- _提示文_:
------------

公園に行ったんです、ちょうど桜が咲き乱れる頃、お花見に。
桜に囲まれながら二人で将来の事とか世間話なんかを喋りあったりして。
その後、着物や小物を買いに行ったり散歩したりして楽しいデートでした。
でも、彼女が別れ際に言ったんです。「私、仙台に行かなければいけないの
家族の事情で・・・。それで、一緒に来てほしいの」僕達は広島に住んでいた
ので正直戸惑いました。でも全てを理解して僕は彼女について行ったんです。
そしてあれから幾十年が経った現在、今でもあの頃と変わらずのんびり暮らしています。
こういう懐かしい秘密の思い出を一つぐらい持っていたいので墓場に持っていきます。

 

2

俺が小学生の低学年だったころ、親父は週に二日ぐらいしか帰ってこなかった。

------------

- _練習課題_:
1. 提示文の「桜に囲まれながら二人で将来の事とか世間話なんかを喋りあったりして。」から「俺が小学生の低学年だったころ、親父は週に二日ぐらいしか帰ってこなかった。」までを両端も含めて書き写し、「仙台」を「札幌」に改めてください。
2. 提示文の最後の文に続けて、その先の文章を書いてください。
これらのエントリーは提示文とは別個の資料です。

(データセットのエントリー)
------------

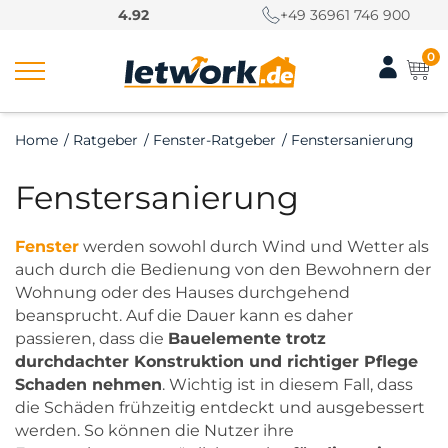
S
4.92
+49 36961 746 900
k
i
0
p
t
o
Home
/
Ratgeber
/
Fenster-Ratgeber
/
Fenstersanierung
c
o
Fenstersanierung
n
t
e
Fenster
werden sowohl durch Wind und Wetter als
n
auch durch die Bedienung von den Bewohnern der
t
Wohnung oder des Hauses durchgehend
beansprucht. Auf die Dauer kann es daher
passieren, dass die
Bauelemente trotz
durchdachter Konstruktion und richtiger Pflege
Schaden nehmen
. Wichtig ist in diesem Fall, dass
die Schäden frühzeitig entdeckt und ausgebessert
werden. So können die Nutzer ihre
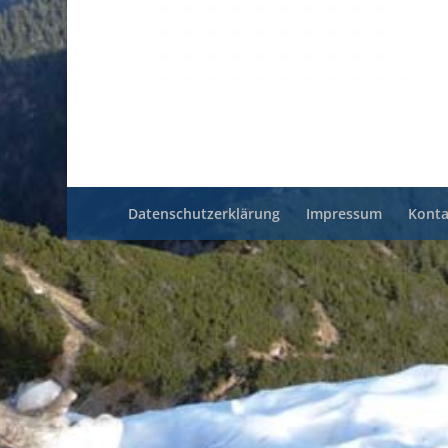
Datenschutzerklärung
Impressum
Konta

------------

- _解答_:
1.
桜に囲まれながら二人で将来の事とか世間話なんかを喋りあったりして。
その後、着物や小物を買いに行ったり散歩したりして楽しいデートでした。
でも、彼女が別れ際に言ったんです。「私、札幌に行かなければいけないの
家族の事情で・・・。それで、一緒に来てほしいの」僕達は広島に住んでいた
ので正直戸惑いました。でも全てを理解して僕は彼女について行ったんです。
そしてあれから幾十年が経った現在、今でもあの頃と変わらずのんびり暮らしています。
こういう懐かしい秘密の思い出を一つぐらい持っていたいので墓場に持っていきます。

 

2

俺が小学生の低学年だったころ、親父は週に二日ぐらいしか帰ってこなかった。

2.
親父が家に帰ってきたある日、親父に兄貴と俺が部屋に呼ばれた。
親父「今からはなすことはわかってると思うけど・・・」
俺「わかんな~い。きゃはは」
なんだか知らないが親父は急に泣き出し、部屋を出て母親と話してた。
それからは毎日帰ってくるようになりました。

今から考えれば、離婚話を話そうとしながらも子供の無邪気さに
心を打たれたって感じだったんだろう。
当時の俺にしても、母親から「お父さんが別の女の人と住んでいる電話番号」
というのを教えてもらったにもかかわらず、何で気が付かなかったんだろ。

 

3

大学入試でカンニングしまくって合格したこと。
そこ以外の、全然レベルの低い学校も全て不合格だったのに、
魔が刺して隣の奴のマークを横目でチラチラ見て写した。
俺の学力ではとても行けるような学校じゃなかったので
昔の知り合いでカンニング疑っている奴もいるかもしれんが。

ちなみに、大学でもテストは半分以上カンニングしてパスした。
バレずに4年で卒業できてヨカタ…。

 

4

母親の古い鏡台を何気なく開けたら、
両目をくりぬかれた父親の写真が出てきた。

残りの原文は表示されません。